**ABOUT THIS TASK**
The whole listing should come back exactly as written, except for the pictures.
*** Opening of SUPPLIED DATA ***
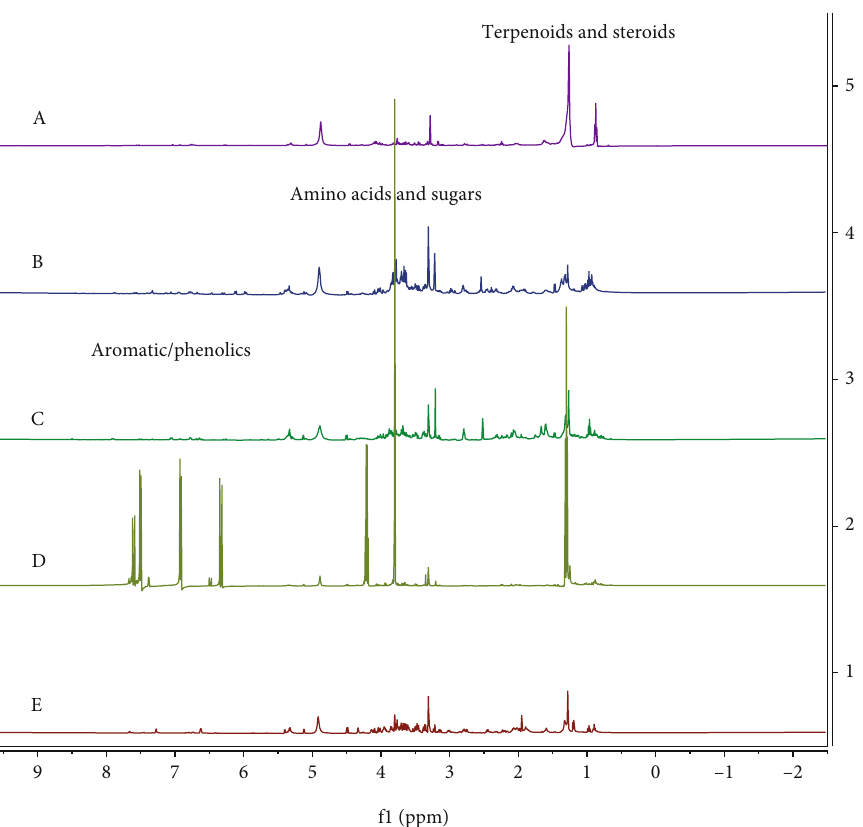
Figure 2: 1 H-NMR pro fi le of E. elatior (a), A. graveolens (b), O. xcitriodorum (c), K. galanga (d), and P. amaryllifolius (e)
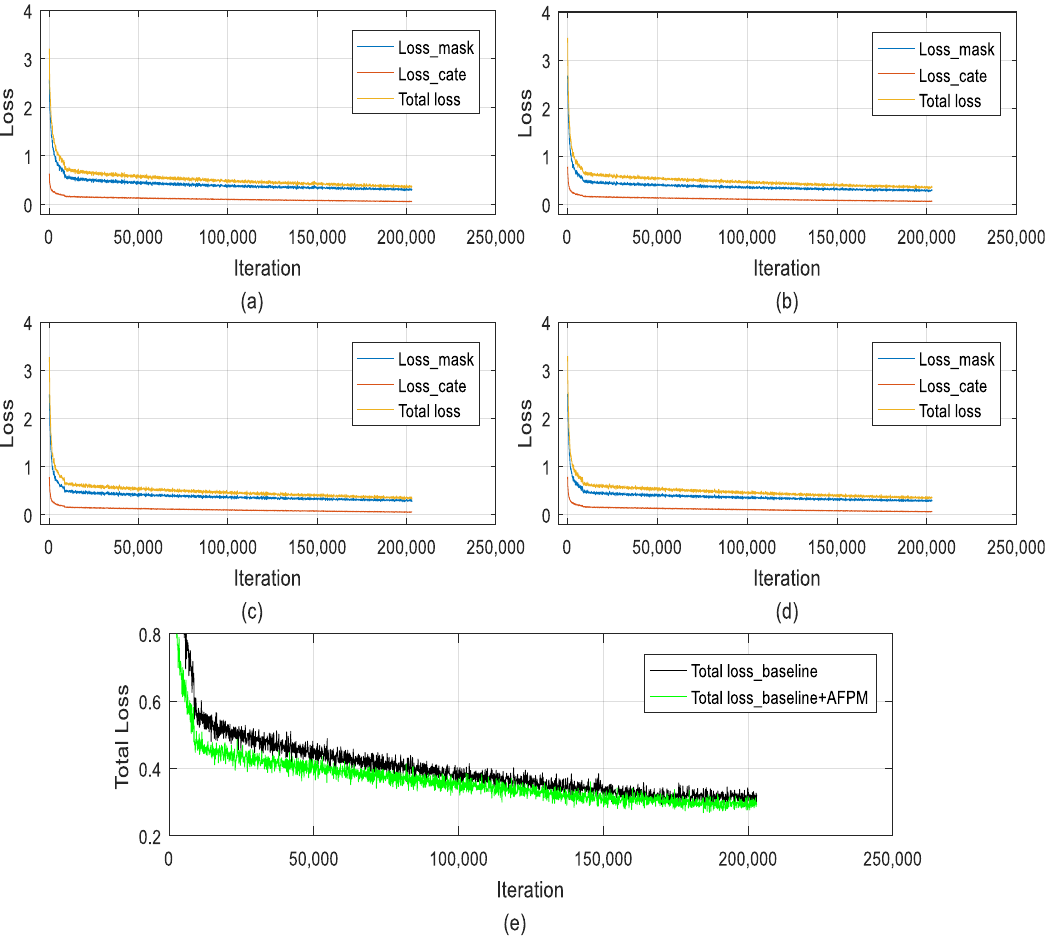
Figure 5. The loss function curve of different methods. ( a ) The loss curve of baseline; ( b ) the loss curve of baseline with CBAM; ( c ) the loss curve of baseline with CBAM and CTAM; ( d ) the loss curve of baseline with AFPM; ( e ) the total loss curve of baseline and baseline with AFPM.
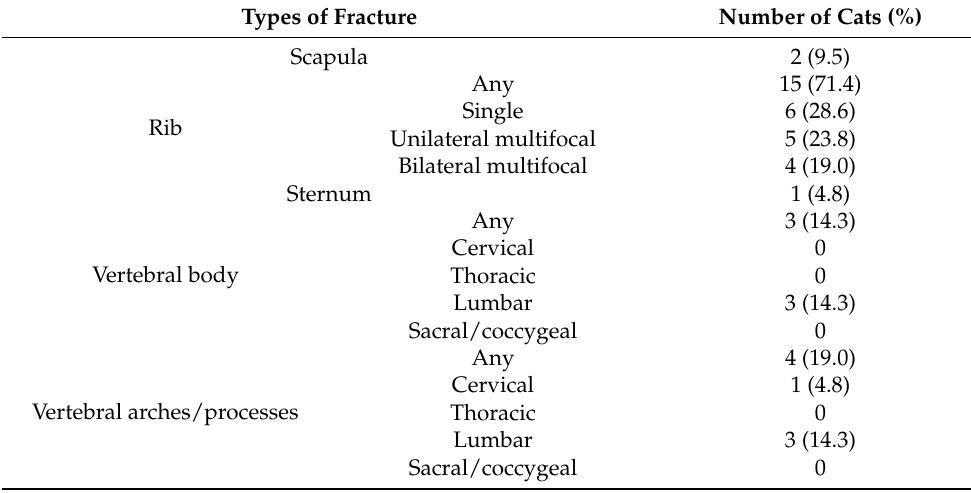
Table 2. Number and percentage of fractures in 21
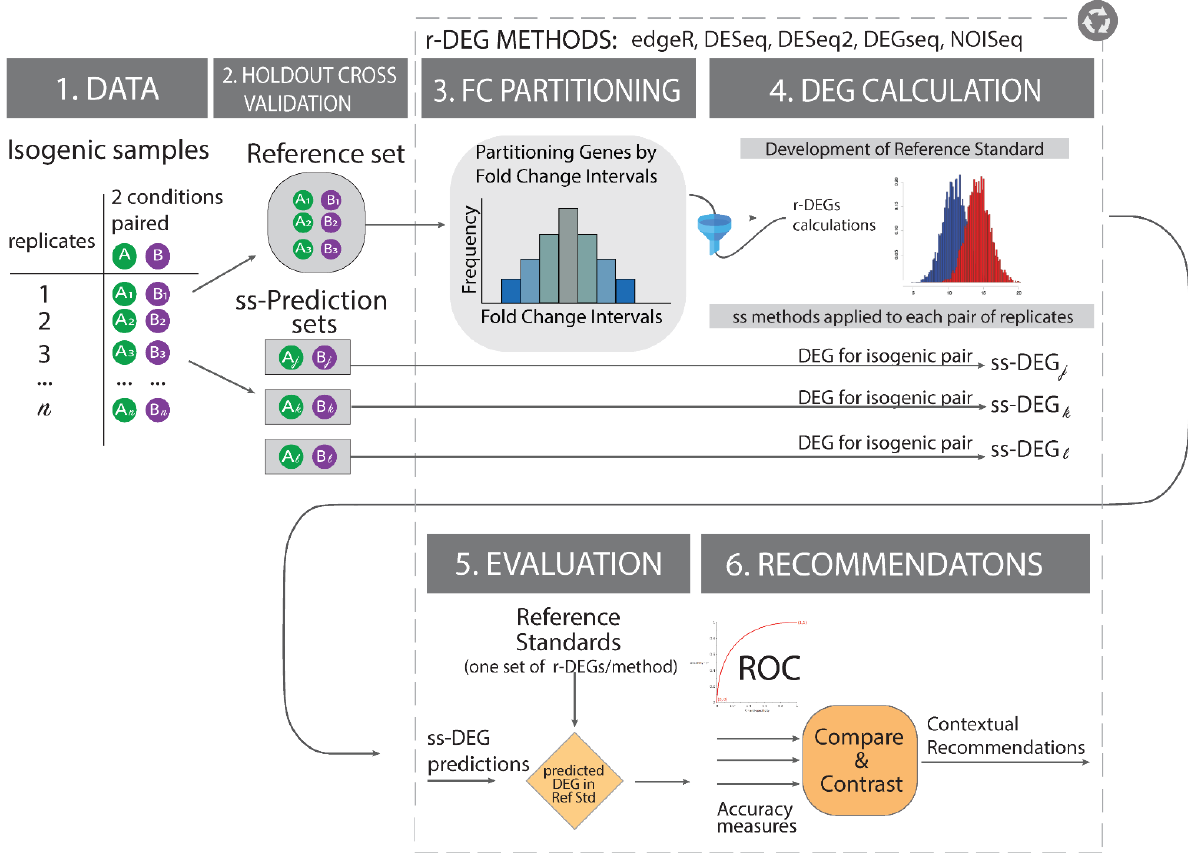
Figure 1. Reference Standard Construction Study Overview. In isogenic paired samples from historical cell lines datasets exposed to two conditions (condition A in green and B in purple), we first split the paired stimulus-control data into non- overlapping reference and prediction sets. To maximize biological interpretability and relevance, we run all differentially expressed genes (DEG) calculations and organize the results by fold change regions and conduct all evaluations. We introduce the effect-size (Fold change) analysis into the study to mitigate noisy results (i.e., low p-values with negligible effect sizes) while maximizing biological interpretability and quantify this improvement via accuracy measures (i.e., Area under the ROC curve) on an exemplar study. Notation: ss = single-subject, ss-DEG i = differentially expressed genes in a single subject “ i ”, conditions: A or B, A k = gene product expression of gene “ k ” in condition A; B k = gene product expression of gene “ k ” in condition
*** Close of SUPPLIED DATA ***
**PROBLEM SOLUTION**
Figure 2: 1 H-NMR pro fi le of E. elatior (a), A. graveolens (b), O. xcitriodorum (c), K. galanga (d), and P. amaryllifolius (e)
Figure 5. The loss function curve of different methods. ( a ) The loss curve of baseline; ( b ) the loss curve of baseline with CBAM; ( c ) the loss curve of baseline with CBAM and CTAM; ( d ) the loss curve of baseline with AFPM; ( e ) the total loss curve of baseline and baseline with AFPM.
Table 2. Number and percentage of fractures in 21
Figure 1. Reference Standard Construction Study Overview. In isogenic paired samples from historical cell lines datasets exposed to two conditions (condition A in green and B in purple), we first split the paired stimulus-control data into non- overlapping reference and prediction sets. To maximize biological interpretability and relevance, we run all differentially expressed genes (DEG) calculations and organize the results by fold change regions and conduct all evaluations. We introduce the effect-size (Fold change) analysis into the study to mitigate noisy results (i.e., low p-values with negligible effect sizes) while maximizing biological interpretability and quantify this improvement via accuracy measures (i.e., Area under the ROC curve) on an exemplar study. Notation: ss = single-subject, ss-DEG i = differentially expressed genes in a single subject “ i ”, conditions: A or B, A k = gene product expression of gene “ k ” in condition A; B k = gene product expression of gene “ k ” in condition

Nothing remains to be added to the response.